◆ WHAT THE TASK ASKS ◆
Would you return exactly the lines below from the line with "islav Lakov" through the line with "Cooking Oils", both included, and nothing else, leaving out the pictures?

++++++++++

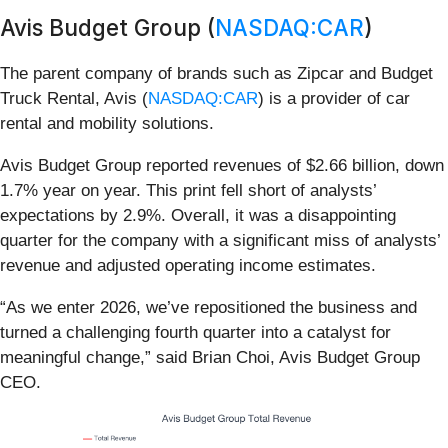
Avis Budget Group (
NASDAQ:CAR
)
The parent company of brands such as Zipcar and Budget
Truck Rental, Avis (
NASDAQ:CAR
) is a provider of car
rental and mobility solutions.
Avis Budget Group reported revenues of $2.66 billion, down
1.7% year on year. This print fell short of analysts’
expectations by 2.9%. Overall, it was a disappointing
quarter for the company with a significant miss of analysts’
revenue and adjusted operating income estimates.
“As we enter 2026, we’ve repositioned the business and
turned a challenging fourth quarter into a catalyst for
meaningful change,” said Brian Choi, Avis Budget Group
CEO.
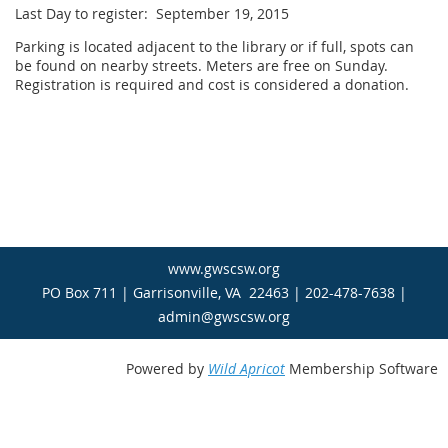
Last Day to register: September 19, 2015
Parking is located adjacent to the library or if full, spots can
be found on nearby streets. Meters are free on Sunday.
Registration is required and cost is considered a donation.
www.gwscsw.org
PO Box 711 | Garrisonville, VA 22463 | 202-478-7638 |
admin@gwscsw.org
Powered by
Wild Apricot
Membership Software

++++++++++

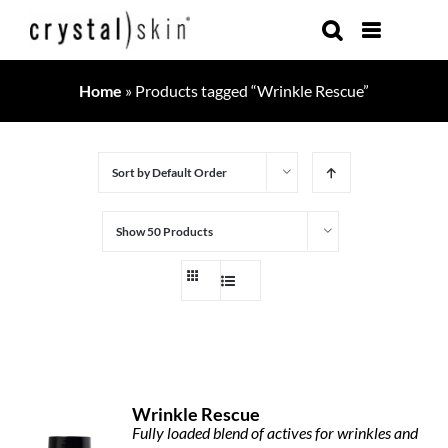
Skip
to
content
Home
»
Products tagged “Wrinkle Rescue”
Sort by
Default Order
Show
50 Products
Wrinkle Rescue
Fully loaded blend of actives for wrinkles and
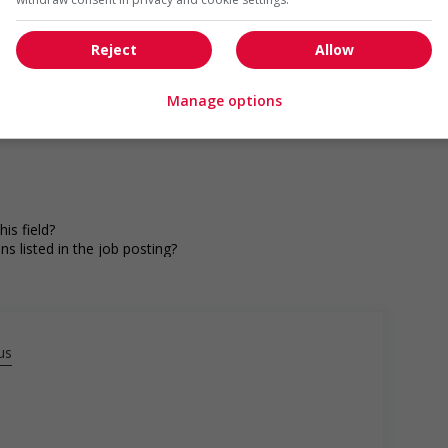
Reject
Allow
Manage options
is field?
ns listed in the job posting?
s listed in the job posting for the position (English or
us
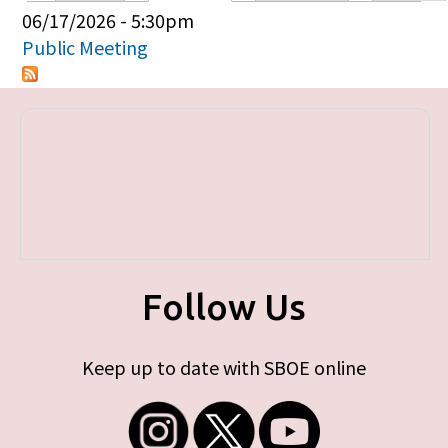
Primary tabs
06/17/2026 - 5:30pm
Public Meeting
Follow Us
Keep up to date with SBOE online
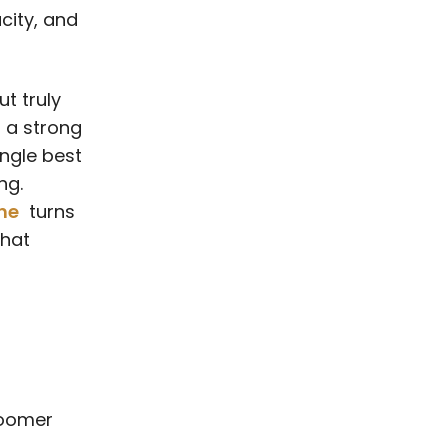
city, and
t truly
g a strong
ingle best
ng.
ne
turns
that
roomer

++++++++++

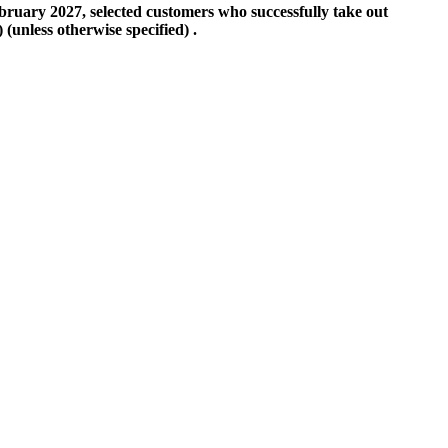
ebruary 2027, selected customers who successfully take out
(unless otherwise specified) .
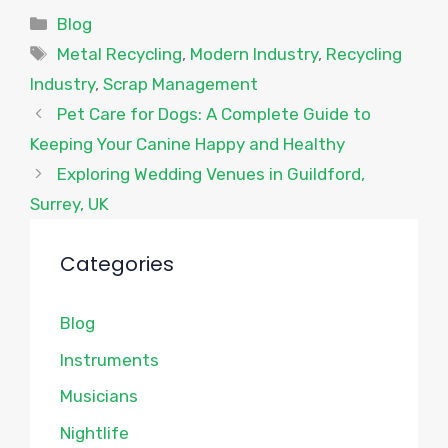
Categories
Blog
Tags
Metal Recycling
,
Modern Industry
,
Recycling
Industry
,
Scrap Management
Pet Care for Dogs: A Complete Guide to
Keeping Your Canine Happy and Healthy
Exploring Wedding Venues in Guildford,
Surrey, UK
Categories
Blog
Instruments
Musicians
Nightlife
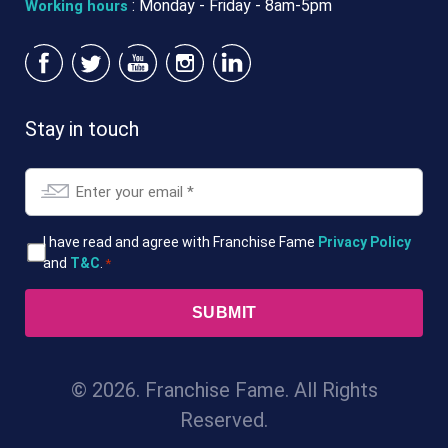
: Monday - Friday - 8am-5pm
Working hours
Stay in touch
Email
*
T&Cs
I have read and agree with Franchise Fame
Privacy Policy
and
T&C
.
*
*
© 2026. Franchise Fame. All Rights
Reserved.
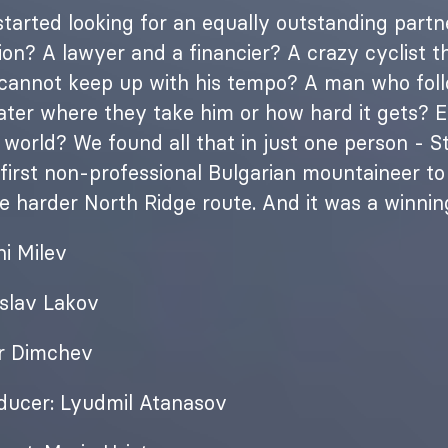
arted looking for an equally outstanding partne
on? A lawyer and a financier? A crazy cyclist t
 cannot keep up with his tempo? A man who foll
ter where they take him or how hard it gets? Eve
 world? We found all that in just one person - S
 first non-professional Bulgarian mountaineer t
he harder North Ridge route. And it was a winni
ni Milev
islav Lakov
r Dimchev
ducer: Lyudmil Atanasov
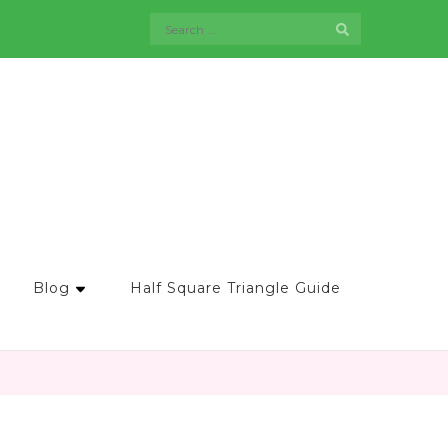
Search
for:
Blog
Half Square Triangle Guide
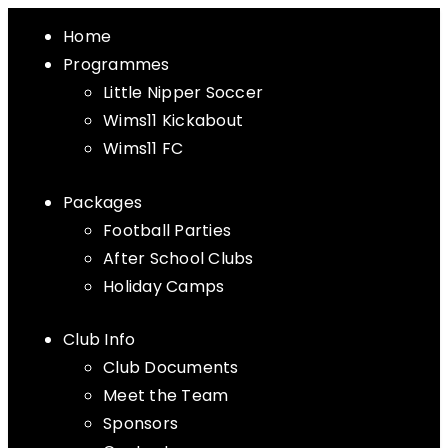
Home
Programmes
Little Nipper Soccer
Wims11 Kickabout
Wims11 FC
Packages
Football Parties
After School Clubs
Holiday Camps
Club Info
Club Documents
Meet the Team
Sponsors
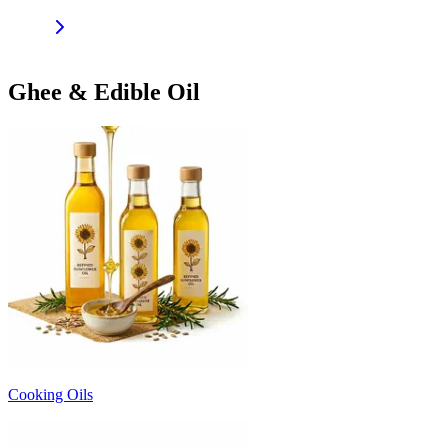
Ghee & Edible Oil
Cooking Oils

++++++++++

◆ ANSWER TO THE EXERCISE ◆
islav Lakov
r Dimchev
ducer: Lyudmil Atanasov
Search
for:
Blog
Half Square Triangle Guide
Home
Programmes
Little Nipper Soccer
Wims11 Kickabout
Wims11 FC
Packages
Football Parties
After School Clubs
Holiday Camps
Club Info
Club Documents
Meet the Team
Sponsors
Ghee & Edible Oil
Cooking Oils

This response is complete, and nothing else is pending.